_WHAT YOU HAVE TO DO_.
If a line of the material contains "lines", copy it.

_INPUT MATERIAL_.
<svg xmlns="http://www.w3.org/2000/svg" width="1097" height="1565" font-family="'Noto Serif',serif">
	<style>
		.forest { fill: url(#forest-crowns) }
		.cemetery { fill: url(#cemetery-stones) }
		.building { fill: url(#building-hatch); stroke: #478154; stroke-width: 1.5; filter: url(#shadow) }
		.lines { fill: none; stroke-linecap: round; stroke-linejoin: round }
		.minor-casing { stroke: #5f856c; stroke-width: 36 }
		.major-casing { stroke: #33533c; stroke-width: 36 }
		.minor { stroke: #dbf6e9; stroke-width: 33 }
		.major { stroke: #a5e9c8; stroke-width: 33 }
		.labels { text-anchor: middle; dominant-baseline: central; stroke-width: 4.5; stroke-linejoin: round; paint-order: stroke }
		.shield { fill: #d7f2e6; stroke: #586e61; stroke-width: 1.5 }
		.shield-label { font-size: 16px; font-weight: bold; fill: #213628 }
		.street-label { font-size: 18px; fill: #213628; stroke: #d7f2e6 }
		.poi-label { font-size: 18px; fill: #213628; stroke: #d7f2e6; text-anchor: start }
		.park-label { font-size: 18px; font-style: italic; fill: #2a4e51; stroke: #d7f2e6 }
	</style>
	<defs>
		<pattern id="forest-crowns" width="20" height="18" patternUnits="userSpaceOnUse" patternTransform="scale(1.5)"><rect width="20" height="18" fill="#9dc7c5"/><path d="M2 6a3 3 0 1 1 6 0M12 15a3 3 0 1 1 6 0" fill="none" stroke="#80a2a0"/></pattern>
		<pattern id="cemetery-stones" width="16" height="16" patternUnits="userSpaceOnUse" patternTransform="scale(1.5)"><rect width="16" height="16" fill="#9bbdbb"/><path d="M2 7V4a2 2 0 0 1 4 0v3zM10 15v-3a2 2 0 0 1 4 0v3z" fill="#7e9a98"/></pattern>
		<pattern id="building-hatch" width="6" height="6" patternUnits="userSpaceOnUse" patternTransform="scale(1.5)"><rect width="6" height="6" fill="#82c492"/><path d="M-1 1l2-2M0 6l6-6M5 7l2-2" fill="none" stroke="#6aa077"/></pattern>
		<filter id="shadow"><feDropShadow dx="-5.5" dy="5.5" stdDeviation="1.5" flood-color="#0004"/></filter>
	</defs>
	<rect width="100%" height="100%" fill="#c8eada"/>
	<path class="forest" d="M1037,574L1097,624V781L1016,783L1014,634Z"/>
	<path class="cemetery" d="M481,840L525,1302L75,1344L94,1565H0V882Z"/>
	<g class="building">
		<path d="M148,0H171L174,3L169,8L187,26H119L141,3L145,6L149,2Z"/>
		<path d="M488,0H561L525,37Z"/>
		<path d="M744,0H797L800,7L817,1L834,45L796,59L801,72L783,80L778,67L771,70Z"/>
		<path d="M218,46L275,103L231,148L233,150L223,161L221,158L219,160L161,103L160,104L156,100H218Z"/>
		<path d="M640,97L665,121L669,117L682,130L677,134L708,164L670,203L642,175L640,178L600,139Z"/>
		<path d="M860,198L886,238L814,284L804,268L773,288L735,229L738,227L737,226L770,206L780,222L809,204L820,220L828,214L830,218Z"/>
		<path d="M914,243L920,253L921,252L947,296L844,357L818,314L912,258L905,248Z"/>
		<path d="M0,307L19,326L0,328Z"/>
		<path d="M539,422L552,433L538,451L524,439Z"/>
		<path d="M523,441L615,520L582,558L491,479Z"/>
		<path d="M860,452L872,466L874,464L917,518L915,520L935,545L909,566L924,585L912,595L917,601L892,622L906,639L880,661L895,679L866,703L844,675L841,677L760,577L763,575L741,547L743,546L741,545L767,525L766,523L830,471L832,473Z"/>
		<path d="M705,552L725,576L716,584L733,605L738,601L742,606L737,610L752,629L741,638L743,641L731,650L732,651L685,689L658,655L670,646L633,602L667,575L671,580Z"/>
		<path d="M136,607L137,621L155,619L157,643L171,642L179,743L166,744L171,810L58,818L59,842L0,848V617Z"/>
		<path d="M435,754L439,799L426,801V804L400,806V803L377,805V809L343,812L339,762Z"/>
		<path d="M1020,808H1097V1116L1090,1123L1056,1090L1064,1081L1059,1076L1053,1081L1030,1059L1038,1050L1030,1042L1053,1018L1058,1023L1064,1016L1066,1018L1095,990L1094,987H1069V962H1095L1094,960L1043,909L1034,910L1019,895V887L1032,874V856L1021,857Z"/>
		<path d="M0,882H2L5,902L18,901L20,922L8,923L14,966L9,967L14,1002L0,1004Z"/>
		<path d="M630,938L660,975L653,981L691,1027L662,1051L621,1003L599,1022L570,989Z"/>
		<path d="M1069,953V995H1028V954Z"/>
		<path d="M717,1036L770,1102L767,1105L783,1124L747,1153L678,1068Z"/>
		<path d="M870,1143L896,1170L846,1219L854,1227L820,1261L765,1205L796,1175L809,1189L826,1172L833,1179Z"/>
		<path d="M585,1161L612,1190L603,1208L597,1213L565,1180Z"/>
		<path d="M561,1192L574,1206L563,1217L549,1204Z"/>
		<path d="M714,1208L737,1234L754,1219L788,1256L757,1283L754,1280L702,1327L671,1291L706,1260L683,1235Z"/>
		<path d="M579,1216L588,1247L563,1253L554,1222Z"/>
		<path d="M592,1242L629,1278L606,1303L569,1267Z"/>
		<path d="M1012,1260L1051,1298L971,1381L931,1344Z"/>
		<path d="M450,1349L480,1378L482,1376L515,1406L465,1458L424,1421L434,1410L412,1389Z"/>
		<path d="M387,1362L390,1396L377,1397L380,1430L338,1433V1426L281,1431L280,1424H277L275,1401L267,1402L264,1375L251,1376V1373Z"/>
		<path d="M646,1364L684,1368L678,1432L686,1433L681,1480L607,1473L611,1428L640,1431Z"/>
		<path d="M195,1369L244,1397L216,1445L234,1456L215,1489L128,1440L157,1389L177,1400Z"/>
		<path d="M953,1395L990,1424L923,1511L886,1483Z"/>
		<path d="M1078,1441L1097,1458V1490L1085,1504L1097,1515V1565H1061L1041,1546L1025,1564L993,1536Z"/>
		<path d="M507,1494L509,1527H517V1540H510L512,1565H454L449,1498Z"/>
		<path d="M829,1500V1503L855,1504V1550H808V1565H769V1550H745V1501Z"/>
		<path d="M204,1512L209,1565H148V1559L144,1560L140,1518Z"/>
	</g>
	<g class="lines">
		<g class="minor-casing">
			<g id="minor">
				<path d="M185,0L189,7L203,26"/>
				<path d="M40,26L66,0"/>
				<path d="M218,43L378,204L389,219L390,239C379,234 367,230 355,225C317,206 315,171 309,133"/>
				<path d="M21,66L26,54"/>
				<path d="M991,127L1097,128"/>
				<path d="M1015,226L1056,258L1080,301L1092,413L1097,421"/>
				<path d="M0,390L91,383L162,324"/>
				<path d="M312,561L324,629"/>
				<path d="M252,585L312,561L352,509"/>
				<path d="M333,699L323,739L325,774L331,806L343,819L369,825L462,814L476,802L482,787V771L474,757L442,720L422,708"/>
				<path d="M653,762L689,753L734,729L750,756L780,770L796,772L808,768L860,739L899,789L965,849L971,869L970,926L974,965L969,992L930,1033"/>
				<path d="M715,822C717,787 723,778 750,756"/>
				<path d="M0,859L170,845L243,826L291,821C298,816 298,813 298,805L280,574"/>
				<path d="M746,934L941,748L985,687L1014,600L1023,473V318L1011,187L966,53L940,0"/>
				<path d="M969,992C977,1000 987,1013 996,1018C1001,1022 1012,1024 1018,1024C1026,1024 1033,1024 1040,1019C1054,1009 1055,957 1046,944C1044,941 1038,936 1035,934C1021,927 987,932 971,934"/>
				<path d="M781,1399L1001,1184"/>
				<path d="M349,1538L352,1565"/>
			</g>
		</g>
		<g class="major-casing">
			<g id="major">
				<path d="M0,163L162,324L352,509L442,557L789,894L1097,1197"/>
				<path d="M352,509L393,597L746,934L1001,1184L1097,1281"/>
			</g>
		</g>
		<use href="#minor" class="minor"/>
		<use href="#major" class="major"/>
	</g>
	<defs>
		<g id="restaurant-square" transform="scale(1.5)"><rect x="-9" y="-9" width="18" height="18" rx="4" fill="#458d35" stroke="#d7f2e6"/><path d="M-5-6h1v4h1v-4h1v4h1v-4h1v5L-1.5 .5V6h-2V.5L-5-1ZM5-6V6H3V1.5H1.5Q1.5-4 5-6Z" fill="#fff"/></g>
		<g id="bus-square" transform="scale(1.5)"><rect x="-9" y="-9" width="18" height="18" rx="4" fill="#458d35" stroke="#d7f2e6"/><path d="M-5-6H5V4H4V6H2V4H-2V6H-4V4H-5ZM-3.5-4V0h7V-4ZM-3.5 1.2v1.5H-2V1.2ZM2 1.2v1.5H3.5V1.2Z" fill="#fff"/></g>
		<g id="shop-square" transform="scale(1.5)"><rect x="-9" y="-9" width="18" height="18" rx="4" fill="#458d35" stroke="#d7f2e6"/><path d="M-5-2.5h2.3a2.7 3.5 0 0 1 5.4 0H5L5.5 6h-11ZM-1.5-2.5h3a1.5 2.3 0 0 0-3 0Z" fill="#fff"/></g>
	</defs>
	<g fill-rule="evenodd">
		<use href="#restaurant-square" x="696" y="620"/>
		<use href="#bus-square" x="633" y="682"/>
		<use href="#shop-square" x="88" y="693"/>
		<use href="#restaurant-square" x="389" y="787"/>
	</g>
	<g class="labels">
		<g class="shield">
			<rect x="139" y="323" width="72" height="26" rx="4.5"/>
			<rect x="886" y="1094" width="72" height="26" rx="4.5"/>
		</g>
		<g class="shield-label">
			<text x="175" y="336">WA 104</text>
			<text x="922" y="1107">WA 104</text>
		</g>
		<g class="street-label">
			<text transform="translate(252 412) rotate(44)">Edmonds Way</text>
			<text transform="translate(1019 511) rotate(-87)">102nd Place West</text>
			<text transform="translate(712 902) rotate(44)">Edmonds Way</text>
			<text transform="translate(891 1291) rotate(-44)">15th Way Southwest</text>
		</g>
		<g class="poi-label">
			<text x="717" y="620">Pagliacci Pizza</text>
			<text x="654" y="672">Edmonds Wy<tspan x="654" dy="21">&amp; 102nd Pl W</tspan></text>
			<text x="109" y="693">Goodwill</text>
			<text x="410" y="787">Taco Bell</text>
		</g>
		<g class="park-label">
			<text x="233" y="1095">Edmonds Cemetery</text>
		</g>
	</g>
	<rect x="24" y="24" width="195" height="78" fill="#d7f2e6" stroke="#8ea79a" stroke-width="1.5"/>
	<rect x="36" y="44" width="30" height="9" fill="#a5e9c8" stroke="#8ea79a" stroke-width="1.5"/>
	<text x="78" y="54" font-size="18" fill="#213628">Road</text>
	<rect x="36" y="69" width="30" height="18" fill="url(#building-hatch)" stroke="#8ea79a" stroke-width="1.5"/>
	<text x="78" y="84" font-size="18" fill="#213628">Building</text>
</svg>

_OUTPUT OF THE EXERCISE_.
		.lines { fill: none; stroke-linecap: round; stroke-linejoin: round }
	<g class="lines">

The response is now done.